Sanctions: Sanctions are the supporters of norms, with punishments applied to those who do not conform and rewards given to those who do. Negatively, they may be anything from a raised eyebrow to the electric chair; positively, they may be anything from a smile to the honorary degree. There are more or less subtle ways in which disapproval of action may be expressed.
One of the less subtle ways is ridicule. However, it is a powerful social sanction because no one likes to be considered to be ridiculous by those whose opinions he or she values. One likes to stand in well with others, especially with those who constitute his or her intimate groups, and such a sanction, therefore, has an immediate and direct effect when promptly applied to those who do not conform. Thus, ridicule is so effective in some primitive groups, it is the only negative sanction needed to induce people to abide by the customs of the society. The ultimate negative sanction for both the mores and folkways is ostracism, a studied refusal to communicate with violators, the banishment of offenders from the groups to which they want to belong, sending them to coventry. Individuals do not like to be exiled from groups they consider their own, from their circle of intimates and friends. Ostracism is thus one of the cruelest social punishments known to men.

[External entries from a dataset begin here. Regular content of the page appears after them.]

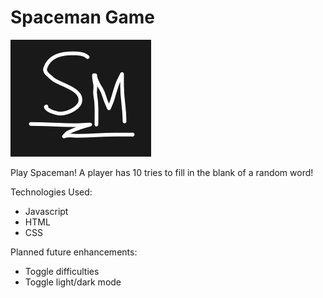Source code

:# Spaceman Game

![Spaceman Logo](spacemanlogo.png)

Play Spaceman! A player has 10 tries to fill in the blank of a random word!

Technologies Used:
- Javascript
- HTML
- CSS

Planned future enhancements:
- Toggle difficulties
- Toggle light/dark mode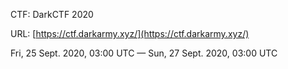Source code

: CTF: DarkCTF 2020

URL: [https://ctf.darkarmy.xyz/](https://ctf.darkarmy.xyz/)

Fri, 25 Sept. 2020, 03:00 UTC — Sun, 27 Sept. 2020, 03:00 UTC
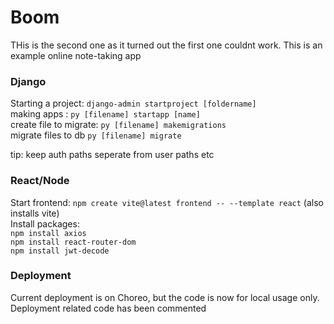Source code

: # Boom
THis is the second one as it turned out the first one couldnt work. This is an example online note-taking app

### Django
Starting a project: `django-admin startproject [foldername]`<br>
making apps : `py [filename] startapp [name]`<br>
create file to migrate: `py [filename] makemigrations`<br>
migrate files to db `py [filename] migrate`

tip: keep auth paths seperate from user paths etc

### React/Node
Start frontend: `npm create vite@latest frontend -- --template react` (also installs vite)<br>
Install packages:<br>
`npm install axios`<br>
`npm install react-router-dom`<br>
`npm install jwt-decode`<br>

### Deployment
Current deployment is on Choreo, but the code is now for local usage only. Deployment related code has been commented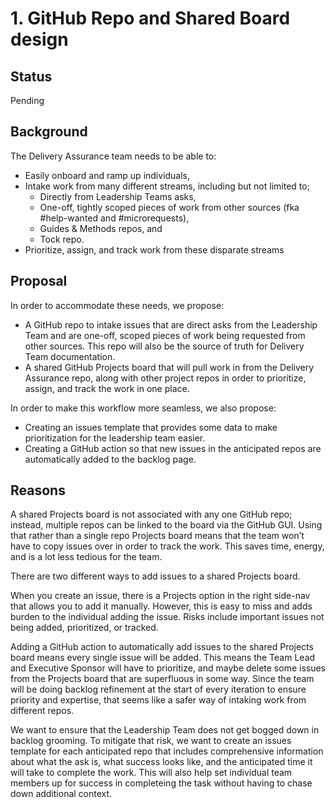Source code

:  
# 1. GitHub Repo and Shared Board design

## Status

Pending

## Background

The Delivery Assurance team needs to be able to:

- Easily onboard and ramp up individuals,
- Intake work from many different streams, including but not limited to;
  - Directly from Leadership Teams asks,
  - One-off, tightly scoped pieces of work from other sources (fka #help-wanted and #microrequests),
  - Guides & Methods repos, and
  - Tock repo.
- Prioritize, assign, and track work from these disparate streams

## Proposal

In order to accommodate these needs, we propose:

- A GitHub repo to intake issues that are direct asks from the Leadership Team and are one-off,
  scoped pieces of work being requested from other sources. This repo will also be the source of
  truth for Delivery Team documentation.
- A shared GitHub Projects board that will pull work in from the Delivery Assurance repo, along
  with other project repos in order to prioritize, assign, and track the work in one place.

In order to make this workflow more seamless, we also propose:

- Creating an issues template that provides some data to make prioritization for the leadership
  team easier.
- Creating a GitHub action so that new issues in the anticipated repos are automatically added
  to the backlog page.

## Reasons

A shared Projects board is not associated with any one GitHub repo; instead, multiple repos can
be linked to the board via the GitHub GUI. Using that rather than a single repo Projects board
means that the team won’t have to copy issues over in order to track the work. This saves time,
energy, and is a lot less tedious for the team.

There are two different ways to add issues to a shared Projects board.

When you create an issue, there is a Projects option in the right side-nav that allows you to
add it manually. However, this is easy to miss and adds burden to the individual adding the
issue. Risks include important issues not being added, prioritized, or tracked.

Adding a GitHub action to automatically add issues to the shared Projects board means every
single issue will be added. This means the Team Lead and Executive Sponsor will have to
prioritize, and maybe delete some issues from the Projects board that are superfluous in some
way. Since the team will be doing backlog refinement at the start of every iteration to ensure
priority and expertise, that seems like a safer way of intaking work from different repos.

We want to ensure that the Leadership Team does not get bogged down in backlog grooming.
To mitigate that risk, we want to create an issues template for each anticipated repo that
includes comprehensive information about what the ask is, what success looks like, and the
anticipated time it will take to complete the work. This will also help set individual team
members up for success in completeing the task without having to chase down additional
context.
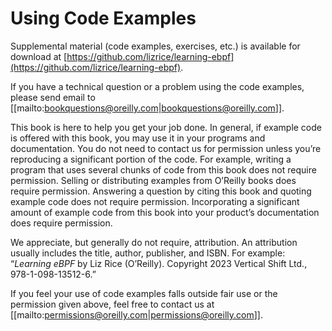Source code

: # Using Code Examples

Supplemental material (code examples, exercises, etc.) is available for download at [https://github.com/lizrice/learning-ebpf](https://github.com/lizrice/learning-ebpf).

If you have a technical question or a problem using the code examples, please send email to [[mailto:bookquestions@oreilly.com|bookquestions@oreilly.com]].

This book is here to help you get your job done. In general, if example code is offered with this book, you may use it in your programs and documentation. You do not need to contact us for permission unless you’re reproducing a significant portion of the code. For example, writing a program that uses several chunks of code from this book does not require permission. Selling or distributing examples from O’Reilly books does require permission. Answering a question by citing this book and quoting example code does not require permission. Incorporating a significant amount of example code from this book into your product’s documentation does require permission.

We appreciate, but generally do not require, attribution. An attribution usually includes the title, author, publisher, and ISBN. For example: “_Learning eBPF_ by Liz Rice (O’Reilly). Copyright 2023 Vertical Shift Ltd., 978-1-098-13512-6.”

If you feel your use of code examples falls outside fair use or the permission given above, feel free to contact us at [[mailto:permissions@oreilly.com|permissions@oreilly.com]].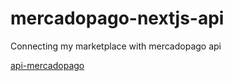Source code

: # mercadopago-nextjs-api
Connecting my marketplace with mercadopago api

[api-mercadopago](https://www.mercadopago.com.ar/developers/)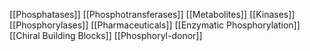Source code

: [[Phosphatases]]
[[Phosphotransferases]]
[[Metabolites]]
[[Kinases]]
[[Phosphorylases]]
[[Pharmaceuticals]]
[[Enzymatic Phosphorylation]]
[[Chiral Building Blocks]]
[[Phosphoryl-donor]]
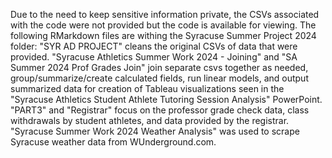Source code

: Due to the need to keep sensitive information private, the CSVs associated with the code were not provided but the code is available for viewing. The following RMarkdown files are withing the Syracuse Summer Project 2024 folder: "SYR AD PROJECT" cleans the original CSVs of data that were provided. "Syracuse Athletics Summer Work 2024 - Joining" and "SA Summer 2024 Prof Grades Join" join separate csvs together as needed, group/summarize/create calculated fields, run linear models, and output summarized data for creation of Tableau visualizations seen in the "Syracuse Athletics Student Athlete Tutoring Session Analysis" PowerPoint. "PART3" and "Registrar" focus on the professor grade check data, class withdrawals by student athletes, and data provided by the registrar. "Syracuse Summer Work 2024 Weather Analysis" was used to scrape Syracuse weather data from WUnderground.com. 
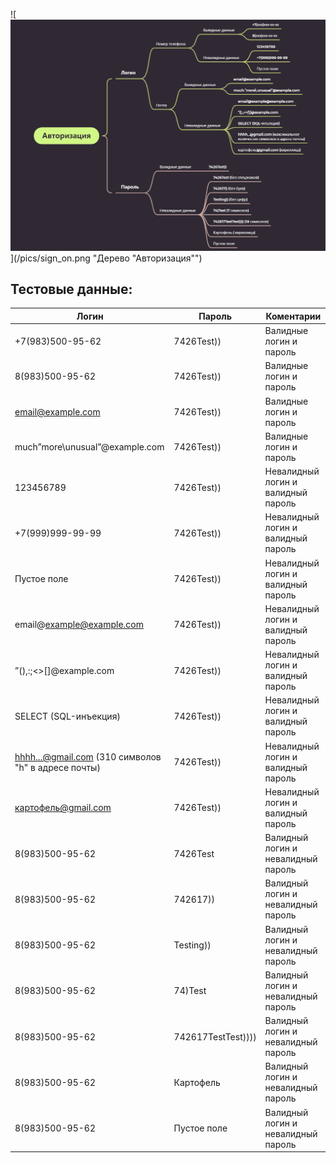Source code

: ![<img src="/pics/sign_on.png" width="900"/>](/pics/sign_on.png "Дерево "Авторизация"")

## Тестовые данные:

| Логин | Пароль | Коментарии|
|-|-|-|
| +7(983)500-95-62 |7426Test))  |Валидные логин и пароль  |
| 8(983)500-95-62 |7426Test)) |Валидные логин и пароль |
| email@example.com |7426Test))  |Валидные логин и пароль  |
| much”more\unusual”@example.com |7426Test)) |Валидные логин и пароль  |
| 123456789 |7426Test))  |Невалидный логин и валидный пароль  |
| +7(999)999-99-99 |7426Test)) |Невалидный логин и валидный пароль  |
| Пустое поле |7426Test)) |Невалидный логин и валидный пароль  |
| email@example@example.com |7426Test))  |Невалидный логин и валидный пароль  |
| ”(),:;<>[\]@example.com|7426Test)) |Невалидный логин и валидный пароль  |
| SELECT (SQL-инъекция) |7426Test)) |Невалидный логин и валидный пароль  |
|hhhh...@gmail.com (310 символов "h" в адресе почты)|7426Test)) |Невалидный логин и валидный пароль  |
|картофель@gmail.com|7426Test)) |Невалидный логин и валидный пароль  |
| 8(983)500-95-62| 7426Test  |Валидный логин и невалидный пароль  |
| 8(983)500-95-62|742617)) |Валидный логин и невалидный пароль  |
|8(983)500-95-62 | Testing)) |Валидный логин и невалидный пароль  |
|8(983)500-95-62| 74)Test |Валидный логин и невалидный пароль  |
|8(983)500-95-62| 742617TestTest)))) |Валидный логин и невалидный пароль  |
|8(983)500-95-62| Картофель |Валидный логин и невалидный пароль  |
|8(983)500-95-62| Пустое поле |Валидный логин и невалидный пароль  |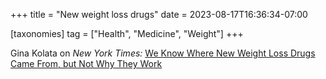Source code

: +++
title = "New weight loss drugs"
date = 2023-08-17T16:36:34-07:00

[taxonomies]
tag = ["Health", "Medicine", "Weight"]
+++

Gina Kolata on _New York Times:_ [We Know Where New Weight Loss Drugs Came From, but Not Why They Work](https://www.nytimes.com/2023/08/17/health/weight-loss-drugs-obesity-ozempic-wegovy.html)

<!-- more -->
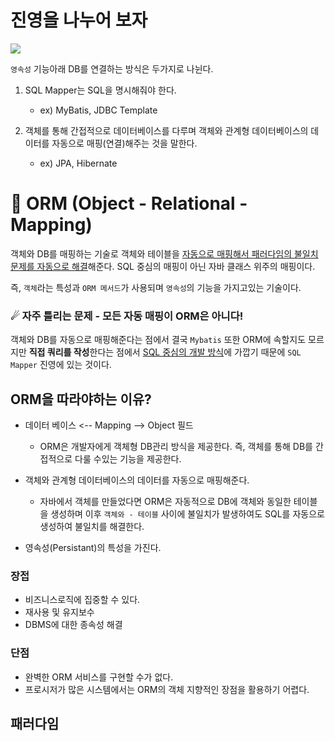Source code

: # 진영을 나누어 보자

![](https://img1.daumcdn.net/thumb/R1280x0/?scode=mtistory2&fname=https%3A%2F%2Fblog.kakaocdn.net%2Fdn%2FdxsmyM%2FbtqT6G1gD90%2FiAcXy2a2MQKuVPkqzAMuL1%2Fimg.png)

`영속성` 기능아래 DB를 연결하는 방식은 두가지로 나뉜다.

1. SQL Mapper는 SQL을 명시해줘야 한다.

   - ex) MyBatis, JDBC Template


2. 객체를 통해 간접적으로 데이터베이스를 다루며 객체와 관계형 데이터베이스의 데이터를 자동으로 매핑(연결)해주는 것을 말한다.
   
   - ex) JPA, Hibernate


# 🌠 ORM (Object - Relational - Mapping)
객체와 DB를 매핑하는 기술로 객체와 테이블을 <u>자동으로 매핑해서 패러다임의 불일치 문제를 자동으로 해결</u>해준다.
SQL 중심의 매핑이 아닌 자바 클래스 위주의 매핑이다.

즉, `객체`라는 특성과 `ORM 메서드`가 사용되며 `영속성`의 기능을 가지고있는 기술이다.

### ☄ 자주 틀리는 문제 - 모든 자동 매핑이 ORM은 아니다!
객체와 DB를 자동으로 매핑해준다는 점에서 결국 `Mybatis` 또한 ORM에 속할지도 모르지만 **직접 쿼리를 작성**한다는 점에서
<u>SQL 중심의 개발 방식</u>에 가깝기 때문에 `SQL Mapper` 진영에 있는 것이다.

## ORM을 따라야하는 이유?

- 데이터 베이스 <-- Mapping --> Object 필드
  - ORM은 개발자에게 객체형 DB관리 방식을 제공한다. 즉, 객체를 통해 DB를 간접적으로 다룰 수있는 기능을 제공한다.


- 객체와 관계형 데이터베이스의 데이터를 자동으로 매핑해준다.
  - 자바에서 객체를 만들었다면 ORM은 자동적으로 DB에 객체와 동일한 테이블을 생성하며
  이후 `객체와 - 테이블` 사이에 불일치가 발생하여도 SQL를 자동으로 생성하여 불일치를 해결한다.


- 영속성(Persistant)의 특성을 가진다.

### 장접
- 비즈니스로직에 집중할 수 있다.
- 재사용 및 유지보수
- DBMS에 대한 종속성 해결

### 단점
- 완벽한 ORM 서비스를 구현할 수가 없다.
- 프로시저가 많은 시스템에서는 ORM의 객체 지향적인 장점을 활용하기 어렵다.


## 패러다임
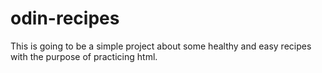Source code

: # odin-recipes
This is going to be a simple project about some healthy and easy recipes with the purpose of practicing html.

Laws: There are legal constraints, too, which are the negative sanctions applied to violators of the laws. These constraints are clear, familiar, and stated in the laws themselves. They include fine, imprisonment, deportation, and, for some offenses, death.
Taboos: Taboo means prohibition against an item, person, or type of behavior. In religious taboos, the forbidden item is believed to be unclean or sacred, and the taboo is imposed for protection against the item’s power. Prohibition against incest and marriage within certain groups are examples of behavioral taboos. The most universal prohibition of such taboo is that on mating among certain kinds of kin: mother-son, father-daughter, brother-sister. Some other taboos are more concerned with social relationships, as in the obsrvance of caste or class rules or use of language among family members.
References:
- Chick, G., & Dong, E. (2003, April 6-8). Possibility of refining the hierarchical model of leisure constraints through cross-cultural research. Proceedings of the 2003 Northeastern Recreation Research Symposium, Bolton Landing, NY.
- Lewis, H. (1993). Anthropologia. Whitter, CA: Lewis Micropublishing.
- Nanda, S. (1994). Cultural anthropology (5th ed.). Belmont, CA: Wadsworth.